On turbulence-mean-flow interactions in two dimensions
Anna Frishman, Technion
Earths jet streams, Jupiters Great Red Spot and its zonal winds are all examples of persistent large scale flows, whose dynamics is to a good approximation two-dimensional. These flows are also highly turbulent, and a first-principles theory for the interaction between turbulence and these coherent structures remains a challenge. Such interactions take a different character in 2D compared to 3D. In 2D, energy is transferred to progressively larger scales, and in a finite domain small scale turbulence eventually self organizes into a large scale coherent structure, a so called condensate, on top of small scale fluctuations.
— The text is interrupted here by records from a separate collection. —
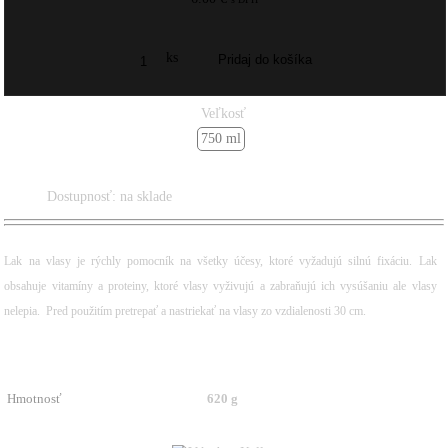
ks
Veľkosť
750 ml
Dostupnosť:
na sklade
Lak na vlasy je rýchly pomocník na všetky účesy, ktoré vyžadujú silnú fixáciu. Lak
obsahuje vitamíny a proteiny, ktoré vlasy vyživujú a zabraňujú ich vysúšaniu ale vlasy
nelepia. Pred použitím pretrepať a nastriekať na vlasy zo vzdialenosti 30 cm.
Hmotnosť
620 g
Here I will present a self-consistent theoretical framework for turbulence-mean-flow interactions in an idealized simplest setting, along with its numerical validation. The framework is quasi-linear and yields the coherent mean flow profile and that of large scale turbulent fluctuations, namely the mean momentum flux and mean turbulent energy. I will mainly focus on 2D Navier-Stokes (in a doubly periodic domain), where the theory relies on a scale-separation for the forcing and mean flow. I will discuss the role played by symmetries and the universality of the results with respect to forcing. I will also show results for the Asymptotic Model---a 2D model obtained as a limit of the quasi-geostrophic shallow water equations, where the requirement for scale separation can be relaxed.